El término “woke”, usado para describir un sinnúmero de tendencias e ideologías comúnmente denominadas “progres” entre quienes prefieren el español, es uno que continuamente está presente en redes sociales, estrategias de negocios y hasta en los noticieros.

Bajo esta denominación entran una serie de temas polarizantes, como es el caso la fluidez de género y otros que no pocos señalan forman parte de alguna agenda que algún poder oculto anda buscando imponer. 

Sea cierto o no, es un hecho que estos temas están cada vez más presentes en la industria del entretenimiento, observándose en series y películas de nueva entrada que muchas veces debutan en plataformas de streaming como Netflix. 

Por la forma en que el tema se mantiene presente y activo, dando pie a toda clase de discusiones online y offline, es fácil hacerse la idea de que con este tipo de ofrecimientos se busca satisfacer a la colectividad, pero esto no necesariamente sea así. 

Desde hace algunos meses se ven marcados indicios de resistencia, al menos desde Estados Unidos, que es nuestro eterno referente y el lugar de procedencia de Netflix y muchos otros recursos online que consumimos por estos lados. 

Es así como llegamos al tema de Netflix, su pérdida de suscriptores y el factor “woke”. Existe en inglés una expresión que reza “Go woke, go broke”, una especie de advertencia que indica que irse por los lineamientos progres eventualmente podría llevar a la quiebra a una empresa. 

Desde que Netflix diera a conocer sus resultados, no pocos analistas han aplicado esta frase a la compañía, la cual ya empezó a despedir empleados y a cancelar proyectos. Coincidencia o no, una serie animada de corte “woke” llamada Pearl, ideada por Meghan Markle, duquesa de Sussex, se cuenta entre las primeras víctimas de los recortes de Netflix.

> **DATOS DE ORIGEN**:
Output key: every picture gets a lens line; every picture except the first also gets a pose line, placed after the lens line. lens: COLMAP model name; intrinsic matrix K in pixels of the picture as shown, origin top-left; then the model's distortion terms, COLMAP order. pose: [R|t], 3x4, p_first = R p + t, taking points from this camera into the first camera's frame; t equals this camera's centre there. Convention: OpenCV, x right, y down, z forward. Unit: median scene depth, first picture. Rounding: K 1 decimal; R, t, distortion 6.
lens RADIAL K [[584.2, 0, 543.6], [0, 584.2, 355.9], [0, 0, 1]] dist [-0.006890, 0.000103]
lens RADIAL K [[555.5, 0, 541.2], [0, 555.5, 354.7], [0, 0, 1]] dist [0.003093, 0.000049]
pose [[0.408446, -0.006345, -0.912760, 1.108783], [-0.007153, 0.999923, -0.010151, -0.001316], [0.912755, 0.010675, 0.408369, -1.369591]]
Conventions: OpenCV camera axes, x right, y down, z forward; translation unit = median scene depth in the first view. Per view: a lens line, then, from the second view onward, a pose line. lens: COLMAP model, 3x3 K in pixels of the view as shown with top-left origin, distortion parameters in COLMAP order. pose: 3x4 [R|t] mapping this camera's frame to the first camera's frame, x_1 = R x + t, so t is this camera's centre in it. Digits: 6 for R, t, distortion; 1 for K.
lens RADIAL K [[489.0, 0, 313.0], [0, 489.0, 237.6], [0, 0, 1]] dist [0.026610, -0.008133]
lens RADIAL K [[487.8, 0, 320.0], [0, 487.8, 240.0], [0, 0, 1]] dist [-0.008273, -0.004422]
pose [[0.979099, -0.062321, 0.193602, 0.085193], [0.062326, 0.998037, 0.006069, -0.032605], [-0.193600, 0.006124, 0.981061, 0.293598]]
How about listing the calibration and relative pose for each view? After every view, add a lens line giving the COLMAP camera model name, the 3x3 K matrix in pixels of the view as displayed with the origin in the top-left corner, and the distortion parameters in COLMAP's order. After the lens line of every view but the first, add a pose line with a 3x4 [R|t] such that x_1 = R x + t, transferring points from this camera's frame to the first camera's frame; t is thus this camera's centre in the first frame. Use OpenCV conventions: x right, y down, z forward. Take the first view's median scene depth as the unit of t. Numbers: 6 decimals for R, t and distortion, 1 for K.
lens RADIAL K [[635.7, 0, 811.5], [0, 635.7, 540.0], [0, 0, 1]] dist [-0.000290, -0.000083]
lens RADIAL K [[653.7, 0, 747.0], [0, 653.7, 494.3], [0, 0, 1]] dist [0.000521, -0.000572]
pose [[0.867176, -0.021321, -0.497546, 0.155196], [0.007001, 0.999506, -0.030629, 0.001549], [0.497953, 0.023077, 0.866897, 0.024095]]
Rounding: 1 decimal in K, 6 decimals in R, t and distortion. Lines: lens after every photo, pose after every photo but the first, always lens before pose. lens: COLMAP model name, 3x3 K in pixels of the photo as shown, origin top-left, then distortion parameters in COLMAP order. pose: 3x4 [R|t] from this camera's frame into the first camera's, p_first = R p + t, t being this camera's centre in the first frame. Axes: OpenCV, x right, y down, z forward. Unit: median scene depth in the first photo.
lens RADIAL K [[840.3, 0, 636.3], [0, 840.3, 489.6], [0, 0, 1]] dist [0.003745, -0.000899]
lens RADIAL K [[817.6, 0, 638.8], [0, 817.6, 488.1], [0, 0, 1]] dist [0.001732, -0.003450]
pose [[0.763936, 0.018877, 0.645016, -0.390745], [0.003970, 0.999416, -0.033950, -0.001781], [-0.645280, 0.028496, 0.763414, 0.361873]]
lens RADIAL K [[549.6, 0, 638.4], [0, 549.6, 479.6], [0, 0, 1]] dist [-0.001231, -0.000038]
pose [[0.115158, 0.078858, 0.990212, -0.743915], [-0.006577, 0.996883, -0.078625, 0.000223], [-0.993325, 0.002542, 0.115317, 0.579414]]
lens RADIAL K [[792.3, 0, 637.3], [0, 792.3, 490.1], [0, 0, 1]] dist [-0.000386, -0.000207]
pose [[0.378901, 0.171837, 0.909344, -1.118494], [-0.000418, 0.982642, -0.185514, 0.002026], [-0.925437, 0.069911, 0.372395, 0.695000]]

> **PREGUNTAS**:
(1) Según el texto sobre Netflix y lo woke, ¿qué serie animada ideó Meghan Markle?
(2) Traduce al inglés esta oración del texto sobre Netflix y lo woke: "Existe en inglés una expresión que reza “Go woke, go broke”, una especie de advertencia que indica que irse por los lineamientos progres eventualmente podría llevar a la quiebra a una empresa."
(3) Continúa el texto sobre Netflix y lo woke a partir de su última oración.

> **RESPUESTAS**:
(1) Pearl, una serie animada de corte "woke".

(2) There is an expression in English that goes "Go woke, go broke," a kind of warning that following progressive guidelines could eventually drive a company into bankruptcy.

(3)
No es solo Netflix en la mira por este tema. Disney es otra compañía que ha estado sonando bastante en ese frente, llegando a enfrentarse directamente con el gobernador del estado de la Florida en Estados Unidos por una legislación que prohíbe y/o limita ciertas acciones de ideología de género dirigidas a niños en edad escolar.

Bajo presión de sus empleados, la alta dirigencia de Disney se opuso abiertamente a la legislación, y eso llevó al gobernador de ese estado, Ron DeSantis, a firmar otra legislación que elimina los derechos especiales de los que ha gozado la compañía durante décadas. 

Cierto es que tanto Disney como la Florida tienen mucho que perder en esta situación, pero un indicio de que la resistencia hacia lo “woke” va en aumento, se hace evidente cuando en Disney despiden a un ejecutivo por causa de este incidente.  

Un último punto que evidencia un cambio de dirección es la compra de Twitter por parte de Elon Musk y el comportamiento que se ha observado a nivel de seguidores entre cuentas denominadas “conservadoras”, donde ha habido aumentos considerables, y las denominadas “liberales”, donde ha ocurrido justo lo contrario.